I have created a AWS lambda function and uploaded zipped version of .py file from my local machine using "upload Zip file" option.But when the lambda function is invoked the code is visible on the inline editor.I dont want code to be visible on inline editor as it gives a chance to someone to edit the code..

Please suggest!!

2
What exactly is your concern? Is it that somebody with access to your AWS account could modify the code? If that's the case, then "hiding" it would not solve the problem - anybody with access to your account would be able to download it, modify it and re-upload it. If that's not your concern, could you please explain a bit better what exactly it is?Bruno Reis
@Bruno Reis I'll upload zip in s3 and restrict access to bucket..but when lambda is triggered code is getting visible in inline editor..shiv455
The "inline editor" -- you are talking about the editor in the AWS console? If yes, then it does not make sense that you consider this to be a problem. If no, then please explain what the "inline editor" is.Michael - sqlbot
Other users of your account will only be able to see the code if they have IAM privileges to do so. If you can't control those or don't want anyone else to be able to see your code, use your own account.Karen B

2 Answers

3
votes

The code for Lambda functions will always be available to either edit in the inline editor or download (Actions > Download function code).

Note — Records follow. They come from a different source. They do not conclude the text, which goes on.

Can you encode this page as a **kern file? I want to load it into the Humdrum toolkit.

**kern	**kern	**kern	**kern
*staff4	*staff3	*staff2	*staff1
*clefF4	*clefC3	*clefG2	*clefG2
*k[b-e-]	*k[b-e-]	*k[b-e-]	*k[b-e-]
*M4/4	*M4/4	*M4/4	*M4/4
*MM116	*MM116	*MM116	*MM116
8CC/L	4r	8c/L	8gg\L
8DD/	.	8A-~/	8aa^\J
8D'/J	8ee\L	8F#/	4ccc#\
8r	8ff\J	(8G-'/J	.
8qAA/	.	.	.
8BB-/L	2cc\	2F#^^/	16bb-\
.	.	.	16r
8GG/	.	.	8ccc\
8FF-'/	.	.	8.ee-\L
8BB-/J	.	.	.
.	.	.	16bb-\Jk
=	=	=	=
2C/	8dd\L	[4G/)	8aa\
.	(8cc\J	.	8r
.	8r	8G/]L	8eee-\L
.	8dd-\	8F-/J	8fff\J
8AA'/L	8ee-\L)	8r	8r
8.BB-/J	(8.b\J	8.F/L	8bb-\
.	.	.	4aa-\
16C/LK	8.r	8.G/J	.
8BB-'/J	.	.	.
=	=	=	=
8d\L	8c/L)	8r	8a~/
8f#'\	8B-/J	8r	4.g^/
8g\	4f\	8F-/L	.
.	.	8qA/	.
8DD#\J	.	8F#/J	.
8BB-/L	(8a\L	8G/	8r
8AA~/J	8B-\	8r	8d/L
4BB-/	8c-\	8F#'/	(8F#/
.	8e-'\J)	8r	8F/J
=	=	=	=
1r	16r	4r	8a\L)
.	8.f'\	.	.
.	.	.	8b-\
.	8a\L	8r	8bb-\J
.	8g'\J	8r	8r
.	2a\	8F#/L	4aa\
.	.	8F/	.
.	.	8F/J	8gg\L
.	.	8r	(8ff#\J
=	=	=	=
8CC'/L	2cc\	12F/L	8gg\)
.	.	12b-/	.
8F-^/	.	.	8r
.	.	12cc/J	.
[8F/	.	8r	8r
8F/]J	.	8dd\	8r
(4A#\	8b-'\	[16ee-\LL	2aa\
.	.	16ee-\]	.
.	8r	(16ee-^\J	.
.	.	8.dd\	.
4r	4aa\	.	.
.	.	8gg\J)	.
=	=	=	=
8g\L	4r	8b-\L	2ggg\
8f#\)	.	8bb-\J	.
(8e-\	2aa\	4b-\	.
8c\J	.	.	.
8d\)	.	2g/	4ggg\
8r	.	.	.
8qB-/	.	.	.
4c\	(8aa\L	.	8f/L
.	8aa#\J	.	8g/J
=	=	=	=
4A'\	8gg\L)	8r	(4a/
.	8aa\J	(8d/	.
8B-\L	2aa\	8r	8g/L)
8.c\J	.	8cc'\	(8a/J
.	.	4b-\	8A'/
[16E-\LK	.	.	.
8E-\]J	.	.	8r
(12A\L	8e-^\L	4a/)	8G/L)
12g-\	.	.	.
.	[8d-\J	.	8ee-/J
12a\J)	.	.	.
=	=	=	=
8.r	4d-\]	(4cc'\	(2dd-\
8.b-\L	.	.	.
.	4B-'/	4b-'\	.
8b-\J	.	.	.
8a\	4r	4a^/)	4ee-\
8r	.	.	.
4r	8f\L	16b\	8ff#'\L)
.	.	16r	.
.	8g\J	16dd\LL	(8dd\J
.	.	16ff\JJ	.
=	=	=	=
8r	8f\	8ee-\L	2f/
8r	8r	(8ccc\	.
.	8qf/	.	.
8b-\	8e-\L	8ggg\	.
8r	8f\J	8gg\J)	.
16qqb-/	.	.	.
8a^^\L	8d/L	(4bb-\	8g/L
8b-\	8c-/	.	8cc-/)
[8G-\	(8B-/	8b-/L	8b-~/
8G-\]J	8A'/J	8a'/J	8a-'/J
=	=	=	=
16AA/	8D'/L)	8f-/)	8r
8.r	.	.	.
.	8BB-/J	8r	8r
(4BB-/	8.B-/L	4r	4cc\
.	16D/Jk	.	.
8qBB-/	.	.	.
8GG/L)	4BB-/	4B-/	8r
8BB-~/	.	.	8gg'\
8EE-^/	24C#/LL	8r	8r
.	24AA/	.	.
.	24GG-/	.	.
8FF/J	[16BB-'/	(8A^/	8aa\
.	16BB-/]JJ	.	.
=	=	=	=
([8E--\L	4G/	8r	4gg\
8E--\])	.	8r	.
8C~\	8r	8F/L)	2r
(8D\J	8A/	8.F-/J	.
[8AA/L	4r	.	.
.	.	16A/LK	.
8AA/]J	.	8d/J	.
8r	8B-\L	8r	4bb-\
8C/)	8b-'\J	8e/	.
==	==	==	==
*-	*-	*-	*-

I'm assuming your concern might be secrets or credentials that might be present in the code, then the issue here isn't that the code is readable or downloadable from the console but that you're not sufficiently protecting them. Take a look at the following question on Stack Overflow which answers this: How to (properly) use external credentials in an AWS Lambda function?

You can still restrict access to Lambda for other IAM users in your AWS account with an access policy statement like this:

{
  "Action": "lambda:*",
  "Effect": "Deny",
  "Resource": "arn:aws:lambda:<region>:<account>:*"
}

Or be more specific if you simply want do deny access to listing and displaying Lambda functions with lambda:GetFunction, lambda:GetFunctionConfiguration.

-2
votes

Maybe late here, but I faced this same problem.

What Worked for me :

  • Increased the size of the ZIP to >10MB (You can add any extra directory to the zip if code doesn't sum up to 10 MB).
  • Zipped the files and kept the index.js (for node runtime, you may use .py) in the root directory.
  • Uploaded file on S3 (direct uploading your ZIP also works).

On Saving the Function you will see the following:

ⓘ The deployment package of your Lambda function "function_name" is too large to enable inline code editing. However, you can still invoke your function right now.

Only concern is, it may add up to your S3 bills (~10 MB).